Pictures with lens parameters
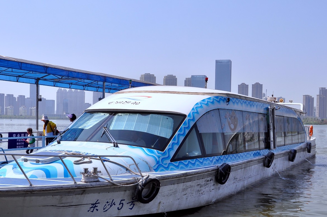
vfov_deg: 27.4
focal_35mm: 49
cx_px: 130
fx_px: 444
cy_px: 129
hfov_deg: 40.2
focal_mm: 24
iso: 250
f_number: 11
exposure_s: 1/400
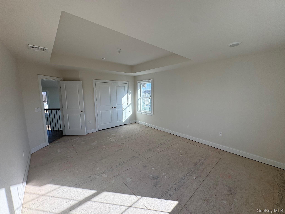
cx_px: 142
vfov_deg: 85.7
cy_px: 107
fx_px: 115
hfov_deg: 102.1
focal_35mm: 14
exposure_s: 1/652
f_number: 2.2
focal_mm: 2.22
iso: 50
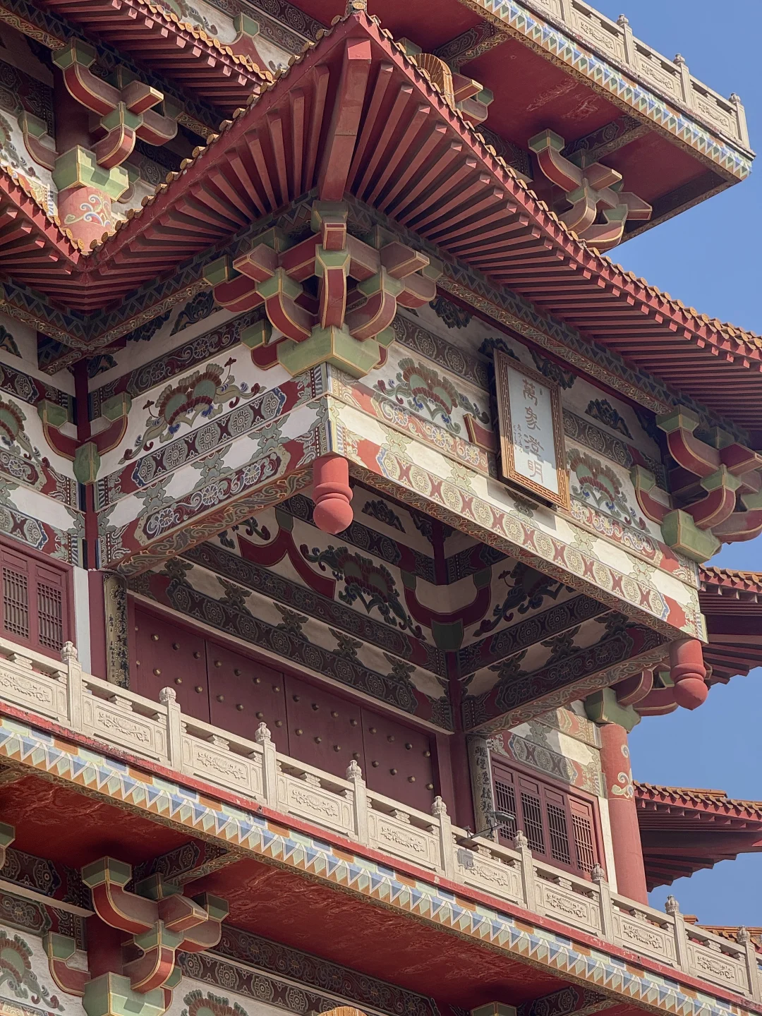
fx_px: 3522
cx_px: 381
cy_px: 508
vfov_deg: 16.4
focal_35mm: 120
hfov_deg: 12.3
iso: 50
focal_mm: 15.66
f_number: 2.8
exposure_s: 1/926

PROBLEM REQUIREMENTS
Exact copy, no pictures: return the entries word for word.

FINAL ANSWER
vfov_deg: 27.4
focal_35mm: 49
cx_px: 130
fx_px: 444
cy_px: 129
hfov_deg: 40.2
focal_mm: 24
iso: 250
f_number: 11
exposure_s: 1/400
cx_px: 142
vfov_deg: 85.7
cy_px: 107
fx_px: 115
hfov_deg: 102.1
focal_35mm: 14
exposure_s: 1/652
f_number: 2.2
focal_mm: 2.22
iso: 50
fx_px: 3522
cx_px: 381
cy_px: 508
vfov_deg: 16.4
focal_35mm: 120
hfov_deg: 12.3
iso: 50
focal_mm: 15.66
f_number: 2.8
exposure_s: 1/926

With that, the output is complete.